You can read the letter in full here: https://www.parliament.uk/documents/commons-committees/work-and-pensions/Correspondence/180601-Chair-to-Geoffrey-Budd-Dixons-Carphone-pension-scheme.pdf
The letter comes after Dixons Carphone revealed 92 stores would be closed in a trading update last month. The update also confirmed the dividend would be maintained at 11.25p despite the pension scheme having an estimated deficit of £492 million in October 2017.
Dixons Carphone has projected pre-tax profits for 2017/18 of £382m, down from £501m in 2016/17.
Tom Selby, senior analyst at AJ Bell, comments: “Dixons Carphone is unlikely to be the only company facing difficult questions about the balance struck between rewarding investors through dividend payments and paying off historic defined benefit pension deficits. This attention has undoubtedly been sharpened after the high-profile failures of BHS and Carillion hit the pensions of thousands of members.

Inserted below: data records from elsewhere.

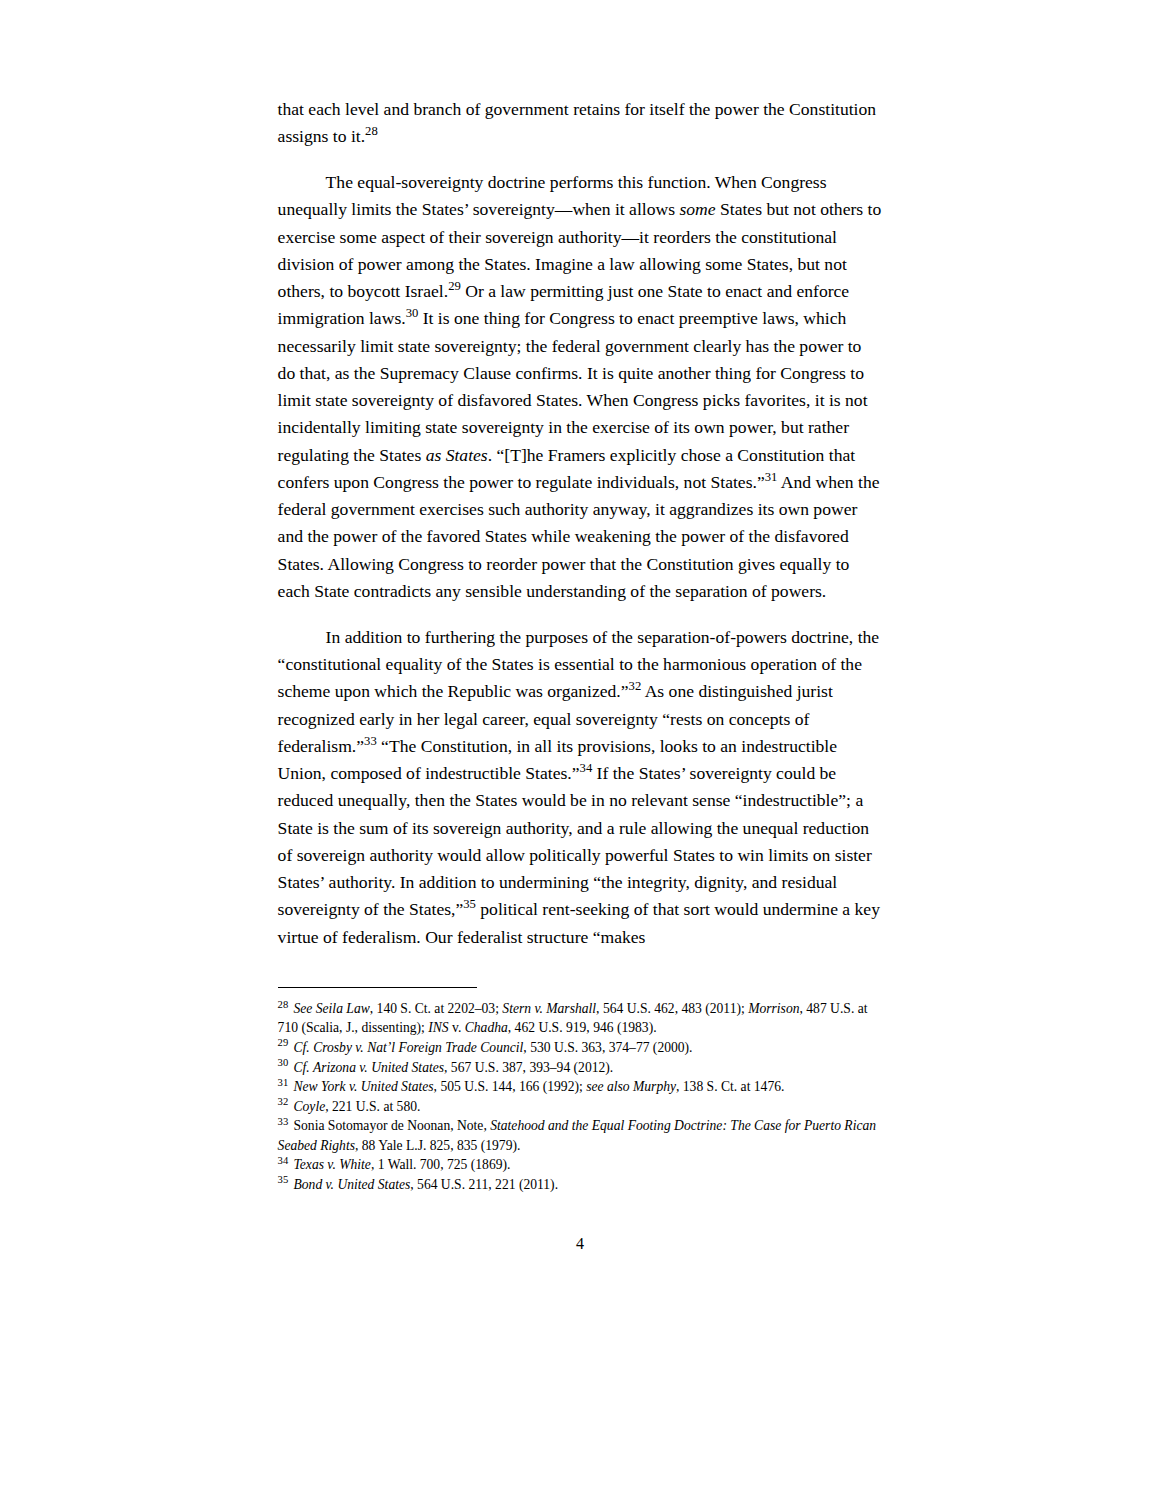that each level and branch of government retains for itself the power the Constitution assigns to it.28
The equal-sovereignty doctrine performs this function. When Congress unequally limits the States’ sovereignty—when it allows some States but not others to exercise some aspect of their sovereign authority—it reorders the constitutional division of power among the States. Imagine a law allowing some States, but not others, to boycott Israel.29 Or a law permitting just one State to enact and enforce immigration laws.30 It is one thing for Congress to enact preemptive laws, which necessarily limit state sovereignty; the federal government clearly has the power to do that, as the Supremacy Clause confirms. It is quite another thing for Congress to limit state sovereignty of disfavored States. When Congress picks favorites, it is not incidentally limiting state sovereignty in the exercise of its own power, but rather regulating the States as States. “[T]he Framers explicitly chose a Constitution that confers upon Congress the power to regulate individuals, not States.”31 And when the federal government exercises such authority anyway, it aggrandizes its own power and the power of the favored States while weakening the power of the disfavored States. Allowing Congress to reorder power that the Constitution gives equally to each State contradicts any sensible understanding of the separation of powers.
In addition to furthering the purposes of the separation-of-powers doctrine, the “constitutional equality of the States is essential to the harmonious operation of the scheme upon which the Republic was organized.”32 As one distinguished jurist recognized early in her legal career, equal sovereignty “rests on concepts of federalism.”33 “The Constitution, in all its provisions, looks to an indestructible Union, composed of indestructible States.”34 If the States’ sovereignty could be reduced unequally, then the States would be in no relevant sense “indestructible”; a State is the sum of its sovereign authority, and a rule allowing the unequal reduction of sovereign authority would allow politically powerful States to win limits on sister States’ authority. In addition to undermining “the integrity, dignity, and residual sovereignty of the States,”35 political rent-seeking of that sort would undermine a key virtue of federalism. Our federalist structure “makes
28 See Seila Law, 140 S. Ct. at 2202–03; Stern v. Marshall, 564 U.S. 462, 483 (2011); Morrison, 487 U.S. at 710 (Scalia, J., dissenting); INS v. Chadha, 462 U.S. 919, 946 (1983).
29 Cf. Crosby v. Nat’l Foreign Trade Council, 530 U.S. 363, 374–77 (2000).
30 Cf. Arizona v. United States, 567 U.S. 387, 393–94 (2012).
31 New York v. United States, 505 U.S. 144, 166 (1992); see also Murphy, 138 S. Ct. at 1476.
32 Coyle, 221 U.S. at 580.
33 Sonia Sotomayor de Noonan, Note, Statehood and the Equal Footing Doctrine: The Case for Puerto Rican Seabed Rights, 88 Yale L.J. 825, 835 (1979).
34 Texas v. White, 1 Wall. 700, 725 (1869).
35 Bond v. United States, 564 U.S. 211, 221 (2011).
4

“There are no easy answers here, however. While clearly deficits need to be dealt with, dividends are an important part of the investment case of publicly-owned companies and dramatically scaling back rewards to investors to pay-off huge pensions bills could have significant ramifications on a company’s share price. These companies are often held by pension schemes as long-term investments so, ironically, solving the issue of pension deficits by cutting dividends could actually have a negative short-term impact on their funding position.
“Having said that, scrutiny is never a bad thing and it is hard to argue that many companies have been guilty of ignoring ballooning DB deficits in favour of paying dividends and investing today.”